▶ RECORDS PROVIDED
::::::::::
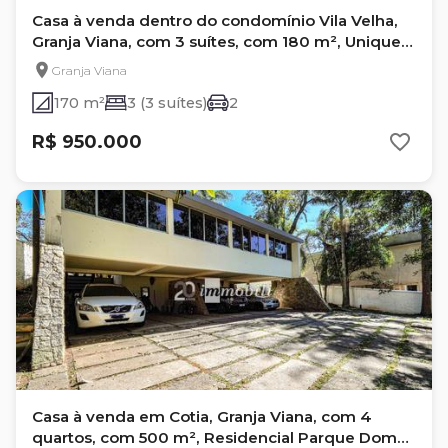
Casa à venda dentro do condomínio Vila Velha,
Granja Viana, com 3 suítes, com 180 m², Unique
Residencial
Granja Viana
170 m²
3 (3 suítes)
2
R$ 950.000
Casa à venda em Cotia, Granja Viana, com 4
quartos, com 500 m², Residencial Parque Dom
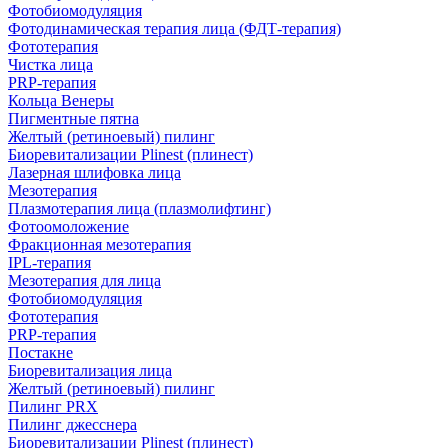
Фотобиомодуляция
Фотодинамическая терапия лица (ФДТ-терапия)
Фототерапия
Чистка лица
PRP-терапия
Кольца Венеры
Пигментные пятна
Желтый (ретиноевый) пилинг
Биоревитализации Plinest (плинест)
Лазерная шлифовка лица
Мезотерапия
Плазмотерапия лица (плазмолифтинг)
Фотоомоложение
Фракционная мезотерапия
IPL‑терапия
Мезотерапия для лица
Фотобиомодуляция
Фототерапия
PRP-терапия
Постакне
Биоревитализация лица
Желтый (ретиноевый) пилинг
Пилинг PRX
Пилинг джесснера
Биоревитализации Plinest (плинест)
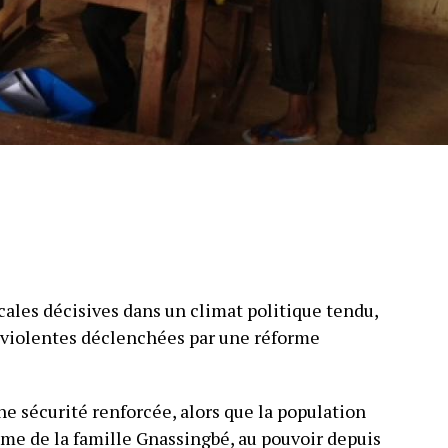
cales décisives dans un climat politique tendu,
 violentes déclenchées par une réforme
ne sécurité renforcée, alors que la population
gime de la famille Gnassingbé, au pouvoir depuis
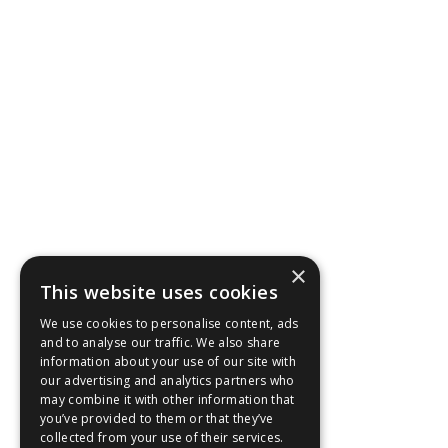
×
This website uses cookies
We use cookies to personalise content, ads
and to analyse our traffic. We also share
information about your use of our site with
our advertising and analytics partners who
may combine it with other information that
you’ve provided to them or that they’ve
collected from your use of their services.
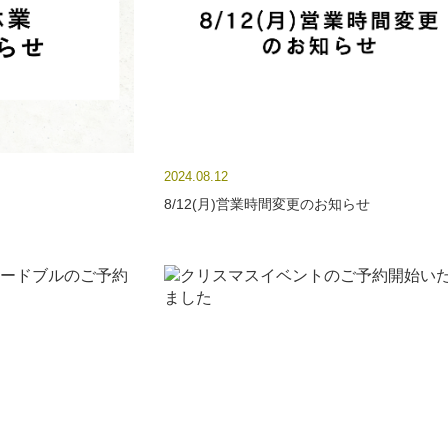
2024.08.12
8/12(月)営業時間変更のお知らせ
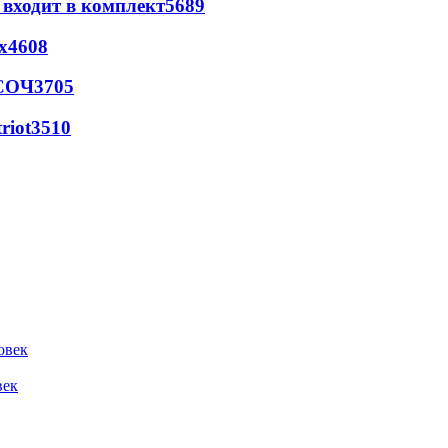
 входит в комплект
5689
х
4608
 СОЧ
3705
riot
3510
овек
век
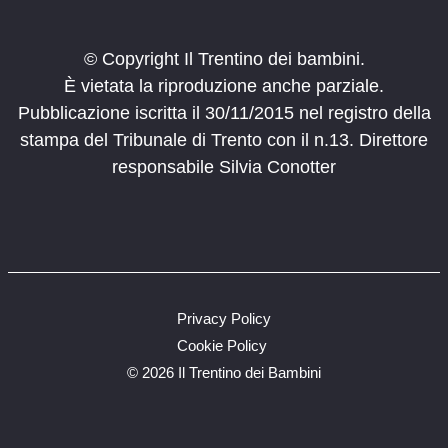
© Copyright Il Trentino dei bambini.
È vietata la riproduzione anche parziale.
Pubblicazione iscritta il 30/11/2015 nel registro della
stampa del Tribunale di Trento con il n.13. Direttore
responsabile Silvia Conotter
Privacy Policy
Cookie Policy
©
2026 Il Trentino dei Bambini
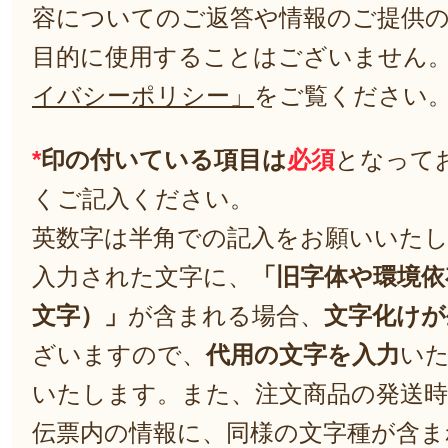
容についてのご返答や情報のご提供
目的に使用することはございません
イバシーポリシー」
をご覧ください
*
印の付いている項目は
必須
となって
くご記入ください。
英数字は半角での記入をお願いいた
入力された文字に、
「旧字体や環境依
文字）」
が含まれる場合、
文字化けが
ざいますので、
代用の文字を入力
い
いたします。また、注文商品の発送
伝票内の情報に、同様の文字種が含ま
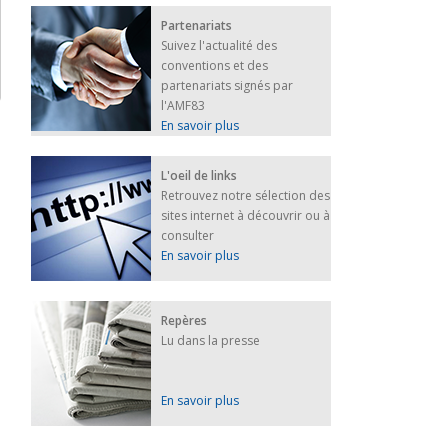
Partenariats
Suivez l'actualité des
conventions et des
partenariats signés par
l'AMF83
En savoir plus
L'oeil de links
Retrouvez notre sélection des
sites internet à découvrir ou à
consulter
En savoir plus
Repères
Lu dans la presse
En savoir plus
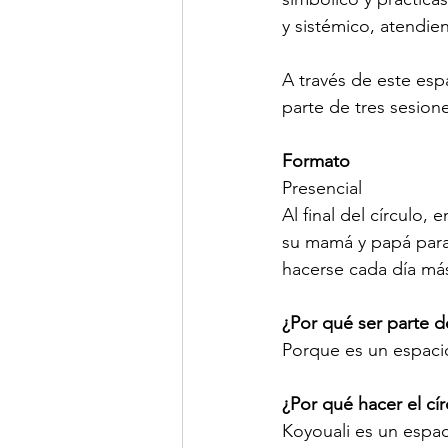
y sistémico, atendie
A través de este esp
parte de tres sesione
Formato
Presencial 
Al final del círculo,
su mamá y papá para 
hacerse cada día má
¿Por qué ser parte d
Porque es un espacio
¿Por qué hacer el cí
Koyouali es un espaci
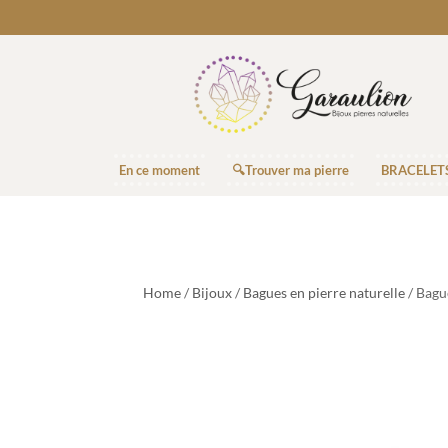
En ce moment
🔍Trouver ma pierre
BRACELET
Home
/
Bijoux
/
Bagues en pierre naturelle
/ Bagu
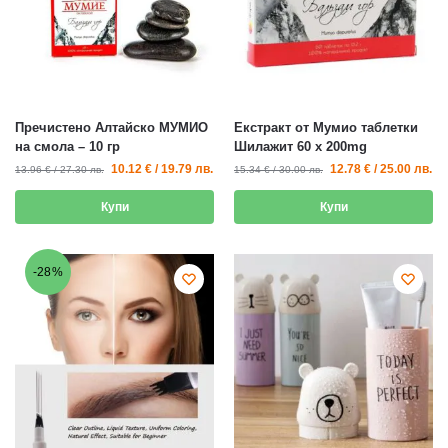
Пречистено Алтайско МУМИО
Екстракт от Мумио таблетки
на смола – 10 гр
Шилажит 60 х 200mg
10.12
€
/
19.79
лв.
12.78
€
/
25.00
лв.
13.96
€
/
27.30
лв.
15.34
€
/
30.00
лв.
Купи
Купи
-28%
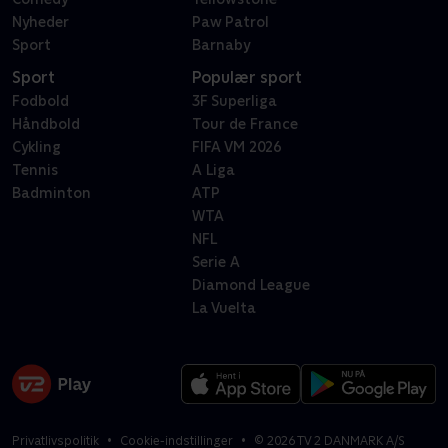
Nyheder
Paw Patrol
Sport
Barnaby
Sport
Populær sport
Fodbold
3F Superliga
Håndbold
Tour de France
Cykling
FIFA VM 2026
Tennis
A Liga
Badminton
ATP
WTA
NFL
Serie A
Diamond League
La Vuelta
Privatlivspolitik
Cookie-indstillinger
©
2026
TV 2 DANMARK A/S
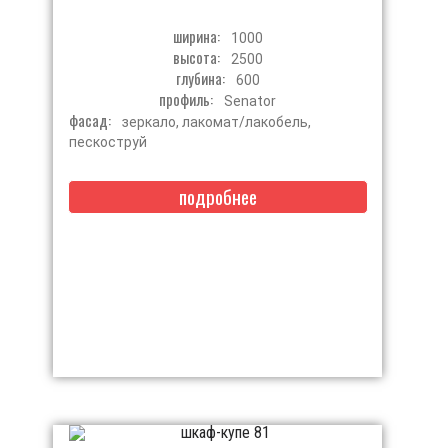
ширина:
1000
высота:
2500
глубина:
600
профиль:
Senator
фасад:
зеркало, лакомат/лакобель,
пескоструй
подробнее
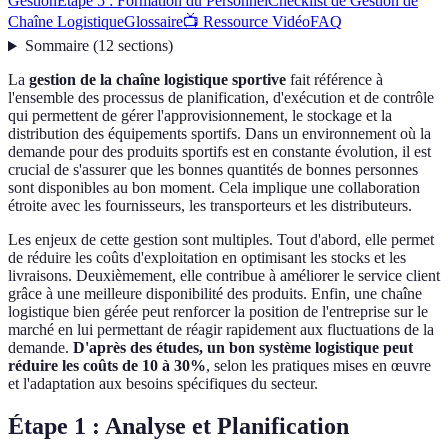
Gestion
Étape 5 : Formation du Personnel
Checklist de Gestion de
Chaîne Logistique
Glossaire
📺 Ressource Vidéo
FAQ
Sommaire
(
12
sections
)
La
gestion de la chaîne logistique sportive
fait référence à
l'ensemble des processus de planification, d'exécution et de contrôle
qui permettent de gérer l'approvisionnement, le stockage et la
distribution des équipements sportifs. Dans un environnement où la
demande pour des produits sportifs est en constante évolution, il est
crucial de s'assurer que les bonnes quantités de bonnes personnes
sont disponibles au bon moment. Cela implique une collaboration
étroite avec les fournisseurs, les transporteurs et les distributeurs.
Les enjeux de cette gestion sont multiples. Tout d'abord, elle permet
de réduire les coûts d'exploitation en optimisant les stocks et les
livraisons. Deuxièmement, elle contribue à améliorer le service client
grâce à une meilleure disponibilité des produits. Enfin, une chaîne
logistique bien gérée peut renforcer la position de l'entreprise sur le
marché en lui permettant de réagir rapidement aux fluctuations de la
demande.
D'après des études, un bon système logistique peut
réduire les coûts de 10 à 30%
, selon les pratiques mises en œuvre
et l'adaptation aux besoins spécifiques du secteur.
Étape 1 : Analyse et Planification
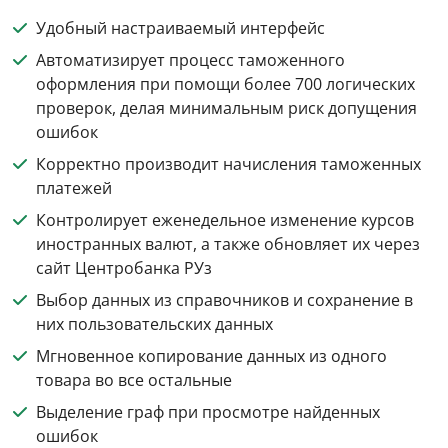
Удобный настраиваемый интерфейс
Автоматизирует процесс таможенного
оформления при помощи более 700 логических
проверок, делая минимальным риск допущения
ошибок
Корректно производит начисления таможенных
платежей
Контролирует еженедельное изменение курсов
иностранных валют, а также обновляет их через
сайт Центробанка РУз
Выбор данных из справочников и сохранение в
них пользовательских данных
Мгновенное копирование данных из одного
товара во все остальные
Выделение граф при просмотре найденных
ошибок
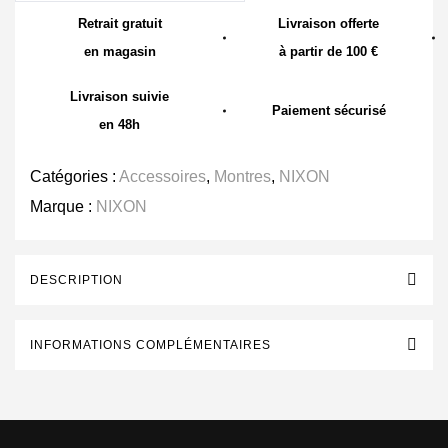
Retrait gratuit
Livraison offerte
en magasin
à partir de 100 €
Livraison suivie
Paiement sécurisé
en 48h
Catégories :
Accessoires
,
Montres
,
NIXON
Marque :
NIXON
DESCRIPTION
INFORMATIONS COMPLÉMENTAIRES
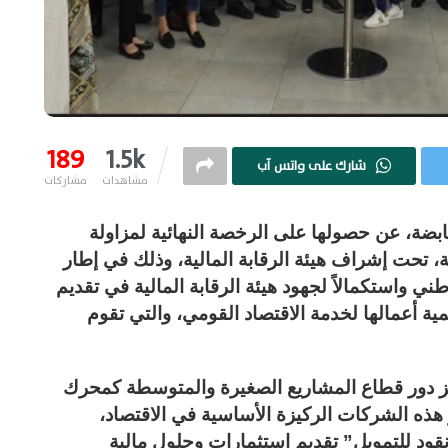
189
1.5k
شارك على واتس آب
مشاهدات
مشاركات
قابضة، عن حصولها على الرخصة النهائية لمزاولة
تحت إشراف هيئة الرقابة المالية، وذلك في إطار
ي واستكمالاً لجهود هيئة الرقابة المالية في تقديم
ية أعمالها لخدمة الاقتصاد القومي، والتي تقوم
يز دور قطاع المشاريع الصغيرة والمتوسطة كمحرك
ر هذه الشركات الركيزة الأساسية في الاقتصاد،
“نقود للتمويل” تقديم استثمارات وحلول مالية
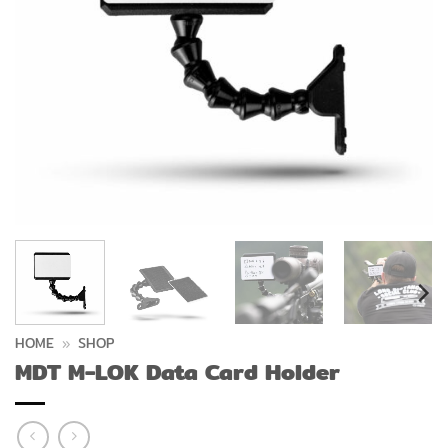
HOME
»
SHOP
MDT M-LOK Data Card Holder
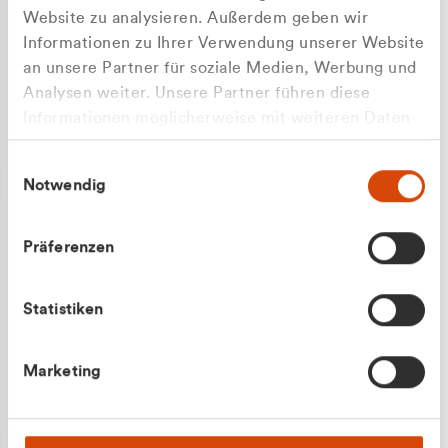
Website zu analysieren. Außerdem geben wir
Informationen zu Ihrer Verwendung unserer Website
an unsere Partner für soziale Medien, Werbung und
Analysen weiter. Unsere Partner führen diese
Apilash Balanesan
Informationen möglicherweise mit weiteren Daten
Vertrieb - Gewerbekunden
zusammen, die Sie ihnen bereitgestellt haben oder
0216 237 69050
Einwilligungsauswahl
die sie im Rahmen Ihrer Nutzung der Dienste
Notwendig
gesammelt haben.
Präferenzen
Statistiken
Julian Marek
Marketing
Vertrieb - Privatkunden
0216 237 69000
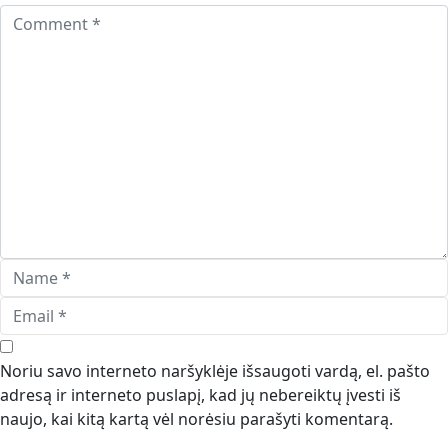
Noriu savo interneto naršyklėje išsaugoti vardą, el. pašto
adresą ir interneto puslapį, kad jų nebereiktų įvesti iš
naujo, kai kitą kartą vėl norėsiu parašyti komentarą.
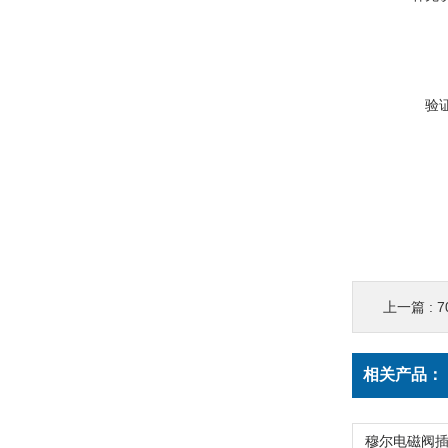
验
上一篇 :
7
相关产品：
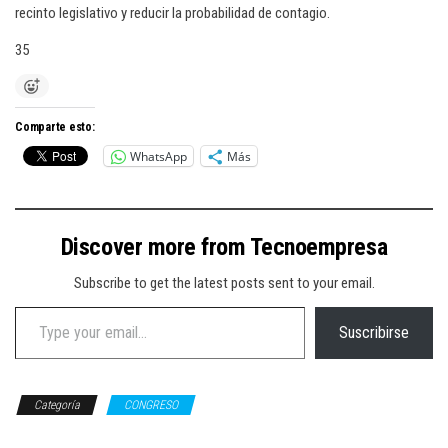
recinto legislativo y reducir la probabilidad de contagio.
35
Comparte esto:
WhatsApp
Más
Discover more from Tecnoempresa
Subscribe to get the latest posts sent to your email.
Type your email…
Suscribirse
Categoría
CONGRESO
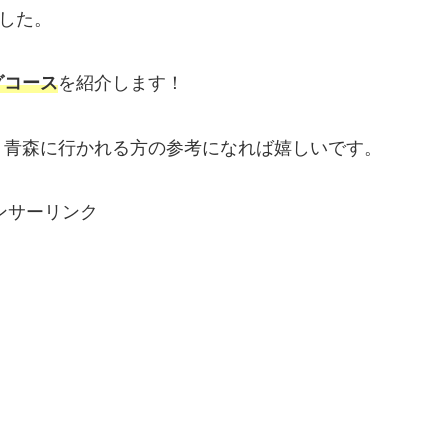
ました。
グコース
を紹介します！
、青森に行かれる方の参考になれば嬉しいです。
ンサーリンク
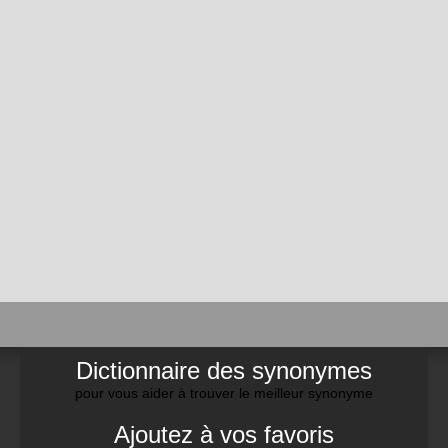
Dictionnaire des synonymes
pour vous aider à trouver le meilleur synonyme
Ajoutez à vos favoris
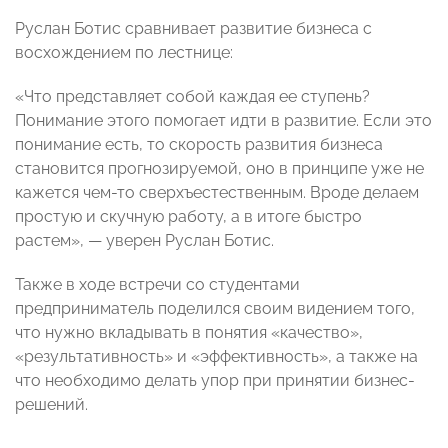
Руслан Ботис сравнивает развитие бизнеса с
восхождением по лестнице:
«Что представляет собой каждая ее ступень?
Понимание этого помогает идти в развитие. Если это
понимание есть, то скорость развития бизнеса
становится прогнозируемой, оно в принципе уже не
кажется чем-то сверхъестественным. Вроде делаем
простую и скучную работу, а в итоге быстро
растем», — уверен Руслан Ботис.
Также в ходе встречи со студентами
предприниматель поделился своим видением того,
что нужно вкладывать в понятия «качество»,
«результативность» и «эффективность», а также на
что необходимо делать упор при принятии бизнес-
решений.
::::::::::
▶ ABOUT THIS TASK
Make an exact copy of the records from their first line through the line containing "8/12(月)営業時間変更のお知らせ", both ends included, with the pictures omitted.

▶ ANSWER TO THIS EXERCISE
Casa à venda dentro do condomínio Vila Velha,
Granja Viana, com 3 suítes, com 180 m², Unique
Residencial
Granja Viana
170 m²
3 (3 suítes)
2
R$ 950.000
Casa à venda em Cotia, Granja Viana, com 4
quartos, com 500 m², Residencial Parque Dom
Фотобиомодуляция
Фотодинамическая терапия лица (ФДТ-терапия)
Фототерапия
Чистка лица
PRP-терапия
Кольца Венеры
Пигментные пятна
Желтый (ретиноевый) пилинг
Биоревитализации Plinest (плинест)
Лазерная шлифовка лица
Мезотерапия
Плазмотерапия лица (плазмолифтинг)
Фотоомоложение
Фракционная мезотерапия
IPL‑терапия
Мезотерапия для лица
Фотобиомодуляция
Фототерапия
PRP-терапия
Постакне
Биоревитализация лица
Желтый (ретиноевый) пилинг
Пилинг PRX
Пилинг джесснера
Биоревитализации Plinest (плинест)
cales décisives dans un climat politique tendu,
 violentes déclenchées par une réforme
ne sécurité renforcée, alors que la population
gime de la famille Gnassingbé, au pouvoir depuis
×
This website uses cookies
We use cookies to personalise content, ads
and to analyse our traffic. We also share
information about your use of our site with
our advertising and analytics partners who
may combine it with other information that
you’ve provided to them or that they’ve
collected from your use of their services.
2024.08.12
8/12(月)営業時間変更のお知らせ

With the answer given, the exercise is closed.